-- TASK DESCRIPTION --
Change every "colour" to "color" in the data, starting with the first line and going on through the line with "Lightweight: Lightweight -> Inheritance". Return only those lines, with nothing else altered.

────────────────

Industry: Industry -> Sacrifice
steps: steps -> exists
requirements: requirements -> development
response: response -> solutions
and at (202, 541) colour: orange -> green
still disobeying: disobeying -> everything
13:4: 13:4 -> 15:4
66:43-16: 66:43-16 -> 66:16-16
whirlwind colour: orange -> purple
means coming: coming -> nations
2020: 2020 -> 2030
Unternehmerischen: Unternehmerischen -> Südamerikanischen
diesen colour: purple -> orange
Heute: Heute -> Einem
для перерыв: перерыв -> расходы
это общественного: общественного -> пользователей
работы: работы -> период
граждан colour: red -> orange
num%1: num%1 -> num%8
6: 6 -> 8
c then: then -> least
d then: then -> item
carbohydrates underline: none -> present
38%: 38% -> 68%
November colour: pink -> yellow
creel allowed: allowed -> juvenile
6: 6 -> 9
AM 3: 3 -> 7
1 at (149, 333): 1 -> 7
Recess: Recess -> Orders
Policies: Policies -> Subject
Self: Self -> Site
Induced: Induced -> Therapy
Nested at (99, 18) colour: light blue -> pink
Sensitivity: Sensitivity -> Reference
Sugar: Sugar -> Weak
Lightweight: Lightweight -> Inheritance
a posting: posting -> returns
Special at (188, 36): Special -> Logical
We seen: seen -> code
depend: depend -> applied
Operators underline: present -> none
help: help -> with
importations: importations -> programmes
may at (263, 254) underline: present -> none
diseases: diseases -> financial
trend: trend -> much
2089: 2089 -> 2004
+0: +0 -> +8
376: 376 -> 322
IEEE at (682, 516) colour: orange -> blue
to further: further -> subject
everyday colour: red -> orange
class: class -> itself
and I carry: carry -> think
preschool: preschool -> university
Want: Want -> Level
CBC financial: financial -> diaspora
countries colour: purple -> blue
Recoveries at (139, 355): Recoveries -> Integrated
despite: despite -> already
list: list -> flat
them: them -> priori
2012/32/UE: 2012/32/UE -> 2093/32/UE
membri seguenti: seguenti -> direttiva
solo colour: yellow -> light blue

────────────────

-- TASK RESPONSE --
Industry: Industry -> Sacrifice
steps: steps -> exists
requirements: requirements -> development
response: response -> solutions
and at (202, 541) color: orange -> green
still disobeying: disobeying -> everything
13:4: 13:4 -> 15:4
66:43-16: 66:43-16 -> 66:16-16
whirlwind color: orange -> purple
means coming: coming -> nations
2020: 2020 -> 2030
Unternehmerischen: Unternehmerischen -> Südamerikanischen
diesen color: purple -> orange
Heute: Heute -> Einem
для перерыв: перерыв -> расходы
это общественного: общественного -> пользователей
работы: работы -> период
граждан color: red -> orange
num%1: num%1 -> num%8
6: 6 -> 8
c then: then -> least
d then: then -> item
carbohydrates underline: none -> present
38%: 38% -> 68%
November color: pink -> yellow
creel allowed: allowed -> juvenile
6: 6 -> 9
AM 3: 3 -> 7
1 at (149, 333): 1 -> 7
Recess: Recess -> Orders
Policies: Policies -> Subject
Self: Self -> Site
Induced: Induced -> Therapy
Nested at (99, 18) color: light blue -> pink
Sensitivity: Sensitivity -> Reference
Sugar: Sugar -> Weak
Lightweight: Lightweight -> Inheritance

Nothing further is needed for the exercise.